Hamilton and Foster argue that the Obama administration is likely to approach the transatlantic partnership far more pragmatically and from a less Eurocentrist lens. The authors suggest that the G20 should be used as an economic steering committee of sorts, and reform must take place in institutions like the IMF and the World Bank.
The new NSS makes great overtures toward the ‘new kids around the block’, and underlines that working with Brazil, Russia, India and China, as well as South Africa and Indonesia, and leading G20 economies is indispensible.
In a later chapter, Bruce Jones argues that Obama’s multilateralism isn’t identical to Europe’s, and that policy may over time shift the center of gravity away from the transatlantic alliance. He describes divergent policies on Iran, the Middle East and Afghanistan and Pakistan, and the EU unhappy with the US sluggish policy on the issue of climate change.
Overall the book tries to encompass a lot, perhaps too much. Editor Marcin Zaborowski pulls together the broad range of issues covered in this book, many of which are dealt with from within a bi-lateral USEU framework, demonstrating how important this seemingly ad hoc bi-lateral relationship has become. Zaborowski cites the Turkish-Cypriot dispute vis-a-vis Turkey’s major role in NATO as a major sore spot in the EU-NATO alliance. He also stresses that the EU should show more inclusiveness toward Turkey.
To conclude, Jones’s main premise is that transatlantic relations will only be a strand of many in a broader management of international order and describes Obama’s multilaterism as “cooperative realism”. This is an accurate assessment of what the EU-US relationship may now resemble. Moreover, Hamilton and Foster also were correct in recognizing that the Obama Administration could receive a boost in credibility in Europe if it can use soft power tools effectively, and with his assertion that the EU-US relationship is “disposable, and also insufficient”.
Through the main arguments introduced in beginning of the book, and summarized at the end, editors Alvaro de Vasconcelos and Zaborowski propose a set of ideas to transform the US-EU relationship, amidst this post-Cold War, post-9/11 and post-globalized world. The book suggests that the US and the EU must work together on maintaining a strategic dialogue. By the same token, the Europeans must support NATO, and solve disputes within this alliance. Ending on a bittersweet note, the editors forecast an improved atmosphere in the US-EU transatlantic relationship. But, it also warns of the potential for only short-term momentum within the Obama foreign policy agenda by late 2010.

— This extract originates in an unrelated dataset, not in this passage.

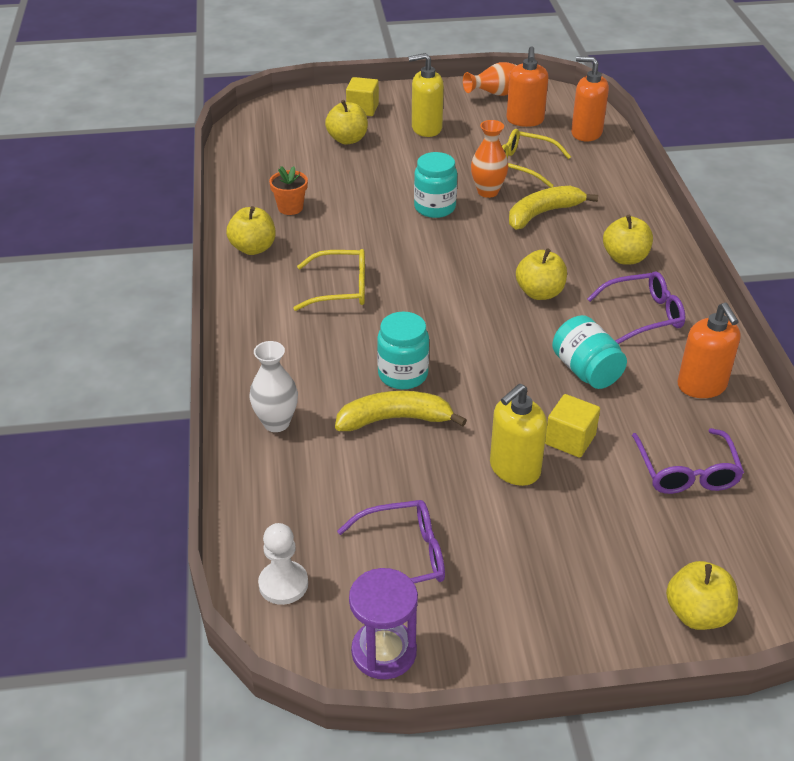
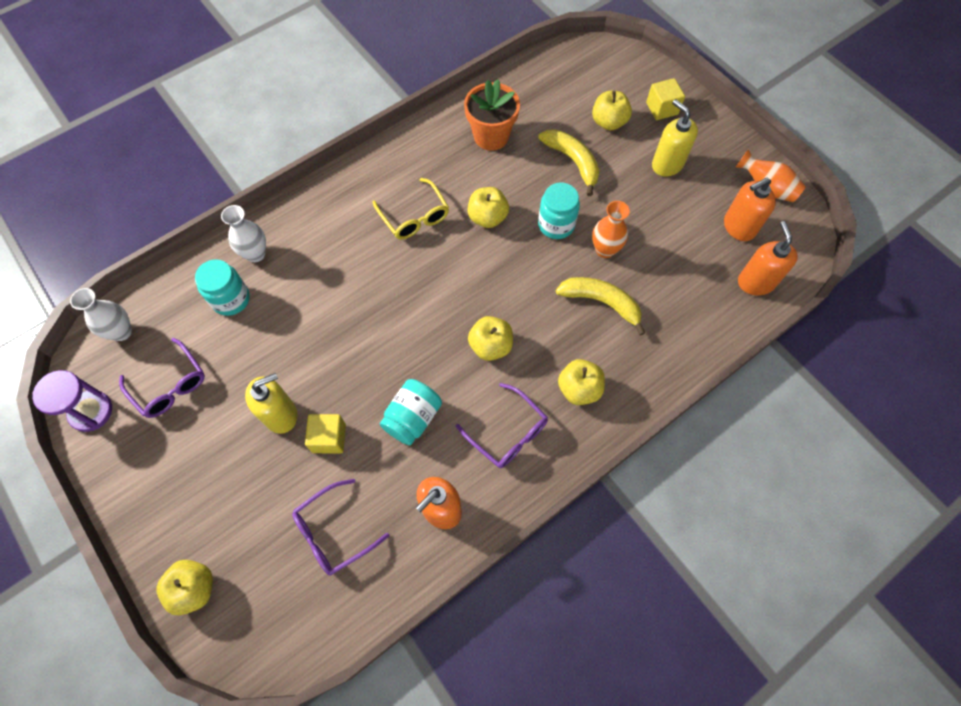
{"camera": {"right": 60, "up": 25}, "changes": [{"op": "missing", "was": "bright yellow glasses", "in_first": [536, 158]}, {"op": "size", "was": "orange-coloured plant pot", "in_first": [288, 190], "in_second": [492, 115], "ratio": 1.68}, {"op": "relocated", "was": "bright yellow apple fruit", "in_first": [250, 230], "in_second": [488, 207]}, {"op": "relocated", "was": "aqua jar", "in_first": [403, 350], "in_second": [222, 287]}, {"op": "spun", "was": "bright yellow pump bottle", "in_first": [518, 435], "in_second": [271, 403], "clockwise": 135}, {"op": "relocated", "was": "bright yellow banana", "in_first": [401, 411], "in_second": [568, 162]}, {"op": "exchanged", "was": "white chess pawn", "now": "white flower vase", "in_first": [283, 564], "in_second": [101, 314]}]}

This book provides a collection of contemporary perspectives from experts and analysts on the most crucial issues in international affairs today, a focus that seems to mirror main aspects of Obama’s National Security Strategy. Although the book only loosely provides a handful of all encompassing themes that all 18 authors agree on, it provides a snapshot analysis of every topical issue at hand under the current international system, and assesses the changing international environment. The book is also successful in providing the reader with the sense that many of the most pressing issues must be addressed from a bi-lateral US-EU platform; yet to reach that point the transatlantic alliance needs to be reenergized. Finally there’s a sentiment taken from the book that the US-EU relationship is an important, but it shouldn’t be deemed the only card in the deck for tackling complex issues, and furthermore, that the West shouldn’t just be a witness to the rise of the rest, but will need to cooperate with the new powers as they emerge.